::: SOURCE DATA :::
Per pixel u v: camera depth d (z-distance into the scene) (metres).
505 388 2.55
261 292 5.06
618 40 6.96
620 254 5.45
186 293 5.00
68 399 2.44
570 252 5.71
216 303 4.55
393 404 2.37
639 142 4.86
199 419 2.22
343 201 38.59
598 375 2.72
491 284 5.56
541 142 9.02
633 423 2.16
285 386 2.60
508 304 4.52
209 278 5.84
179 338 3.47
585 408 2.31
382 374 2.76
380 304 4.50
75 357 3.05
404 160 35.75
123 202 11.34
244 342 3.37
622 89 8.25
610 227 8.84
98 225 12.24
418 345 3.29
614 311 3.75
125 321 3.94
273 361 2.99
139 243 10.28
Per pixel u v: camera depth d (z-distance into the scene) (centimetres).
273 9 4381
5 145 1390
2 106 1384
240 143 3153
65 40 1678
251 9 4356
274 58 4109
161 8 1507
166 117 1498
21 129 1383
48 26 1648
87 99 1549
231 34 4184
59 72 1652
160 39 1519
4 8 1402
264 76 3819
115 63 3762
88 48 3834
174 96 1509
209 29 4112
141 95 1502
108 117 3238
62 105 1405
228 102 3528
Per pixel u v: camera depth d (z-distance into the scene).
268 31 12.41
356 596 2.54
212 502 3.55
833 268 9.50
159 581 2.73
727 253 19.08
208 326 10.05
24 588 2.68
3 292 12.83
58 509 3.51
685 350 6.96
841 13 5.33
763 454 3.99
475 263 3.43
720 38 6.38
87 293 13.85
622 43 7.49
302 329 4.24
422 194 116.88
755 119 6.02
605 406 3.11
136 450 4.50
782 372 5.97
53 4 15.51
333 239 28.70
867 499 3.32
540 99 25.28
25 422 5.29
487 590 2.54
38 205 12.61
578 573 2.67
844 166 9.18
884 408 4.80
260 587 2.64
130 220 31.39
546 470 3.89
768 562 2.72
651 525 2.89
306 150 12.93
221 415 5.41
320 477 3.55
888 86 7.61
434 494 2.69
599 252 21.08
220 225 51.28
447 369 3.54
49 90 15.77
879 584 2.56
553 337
:::
Go through the records above and return each line in which the word "camera" occurs.

■ RESPONSE ■
Per pixel u v: camera depth d (z-distance into the scene) (metres).
Per pixel u v: camera depth d (z-distance into the scene) (centimetres).
Per pixel u v: camera depth d (z-distance into the scene).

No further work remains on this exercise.